— Perintah Kerja A —
Salin bagian teks tentang file eventing antara "Domain state tells" dan "diproses worker lain.", termasuk kedua batas tersebut.
— Perintah Kerja B —
Dalam teks tentang file eventing, apa yang disebut sebagai kesalahan umum?

— Teks yang Diberikan —
File eventing harus dipahami sebagai signal, bukan kebenaran penuh.
Object storage event tells you something may have happened.
Domain state tells you what the system believes is valid.
Reconciliation tells you whether those two still match.
Object-created event tidak otomatis berarti:
- upload milik user yang sah;
- file sudah selesai secara domain;
- checksum valid;
- content type aman;
- metadata committed;
- file boleh diproses;
- file belum kedaluwarsa;
- file belum dibatalkan;
- file belum diproses worker lain.
Event adalah pemicu untuk memeriksa state, bukan izin untuk langsung mempercayai object.
2. Event Sources dalam File Platform
Ada beberapa sumber event. Masing-masing punya makna berbeda.
| Event Source | Contoh | Makna | Risiko |
|---|---|---|---|
| API service | UploadSessionCreated | Domain menerima niat upload | Belum ada payload |
| Object storage | ObjectCreated | Object muncul di bucket/key | Belum tentu authorized/committed |
| Metadata DB | outbox event setelah commit | Domain state berubah | Butuh outbox publisher |
| Scanner | ScanCompleted | Scanner memberi verdict | Bisa terlambat/duplicate |
| Worker | ExtractionCompleted | Async task selesai | Worker partial failure |
| Reconciliation job | MismatchDetected | State dan storage tidak sinkron | Bisa noisy jika tidak dibatasi |
| Admin operation | RetentionChanged | Policy/lifecycle berubah | Perlu audit ketat |
Kesalahan umum adalah menganggap semua event punya bobot yang sama.

— Data yang Diberikan —
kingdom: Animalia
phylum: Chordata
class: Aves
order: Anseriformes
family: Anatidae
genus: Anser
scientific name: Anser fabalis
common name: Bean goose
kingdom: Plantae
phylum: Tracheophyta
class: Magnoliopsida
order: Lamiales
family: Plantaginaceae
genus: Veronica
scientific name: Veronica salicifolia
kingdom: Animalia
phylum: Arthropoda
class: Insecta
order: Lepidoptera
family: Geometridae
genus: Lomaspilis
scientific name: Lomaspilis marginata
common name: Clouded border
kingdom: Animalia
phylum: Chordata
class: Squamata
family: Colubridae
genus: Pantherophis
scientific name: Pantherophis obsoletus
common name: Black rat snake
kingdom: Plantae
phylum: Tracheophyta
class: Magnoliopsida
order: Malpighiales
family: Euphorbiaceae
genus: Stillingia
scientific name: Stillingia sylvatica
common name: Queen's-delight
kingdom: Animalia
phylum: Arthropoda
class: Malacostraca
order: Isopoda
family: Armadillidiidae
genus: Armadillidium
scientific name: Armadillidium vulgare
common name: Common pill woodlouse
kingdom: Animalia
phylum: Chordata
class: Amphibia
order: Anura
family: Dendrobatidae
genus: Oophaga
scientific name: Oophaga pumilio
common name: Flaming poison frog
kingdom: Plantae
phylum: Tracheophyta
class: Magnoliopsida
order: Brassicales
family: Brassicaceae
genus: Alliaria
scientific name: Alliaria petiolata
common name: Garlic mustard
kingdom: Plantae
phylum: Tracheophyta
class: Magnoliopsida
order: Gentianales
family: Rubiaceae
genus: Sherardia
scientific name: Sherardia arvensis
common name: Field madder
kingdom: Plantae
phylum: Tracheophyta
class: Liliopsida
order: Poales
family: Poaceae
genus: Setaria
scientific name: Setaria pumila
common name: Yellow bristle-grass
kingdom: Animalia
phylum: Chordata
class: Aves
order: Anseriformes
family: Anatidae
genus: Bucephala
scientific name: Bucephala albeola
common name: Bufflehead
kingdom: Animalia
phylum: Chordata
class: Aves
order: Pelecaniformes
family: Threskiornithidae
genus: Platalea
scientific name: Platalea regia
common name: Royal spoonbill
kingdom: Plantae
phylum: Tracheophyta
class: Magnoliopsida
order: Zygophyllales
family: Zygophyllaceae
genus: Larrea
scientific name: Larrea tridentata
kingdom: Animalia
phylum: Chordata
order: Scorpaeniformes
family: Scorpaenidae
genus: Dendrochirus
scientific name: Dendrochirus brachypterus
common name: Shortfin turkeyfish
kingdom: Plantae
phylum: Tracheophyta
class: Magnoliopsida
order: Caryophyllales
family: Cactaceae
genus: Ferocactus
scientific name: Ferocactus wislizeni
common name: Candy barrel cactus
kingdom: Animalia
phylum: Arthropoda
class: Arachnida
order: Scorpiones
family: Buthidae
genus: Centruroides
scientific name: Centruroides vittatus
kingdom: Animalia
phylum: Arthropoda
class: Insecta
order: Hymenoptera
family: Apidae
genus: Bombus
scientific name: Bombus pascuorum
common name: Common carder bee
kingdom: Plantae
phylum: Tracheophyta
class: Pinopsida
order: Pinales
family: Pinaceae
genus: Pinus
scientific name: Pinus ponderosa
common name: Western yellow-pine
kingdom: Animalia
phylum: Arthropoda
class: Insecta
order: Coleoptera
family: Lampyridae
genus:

— Penyelesaian Soal A —
Domain state tells you what the system believes is valid.
Reconciliation tells you whether those two still match.
Object-created event tidak otomatis berarti:
- upload milik user yang sah;
- file sudah selesai secara domain;
- checksum valid;
- content type aman;
- metadata committed;
- file boleh diproses;
- file belum kedaluwarsa;
- file belum dibatalkan;
- file belum diproses worker lain.

— Penyelesaian Soal B —
Menganggap semua event punya bobot yang sama.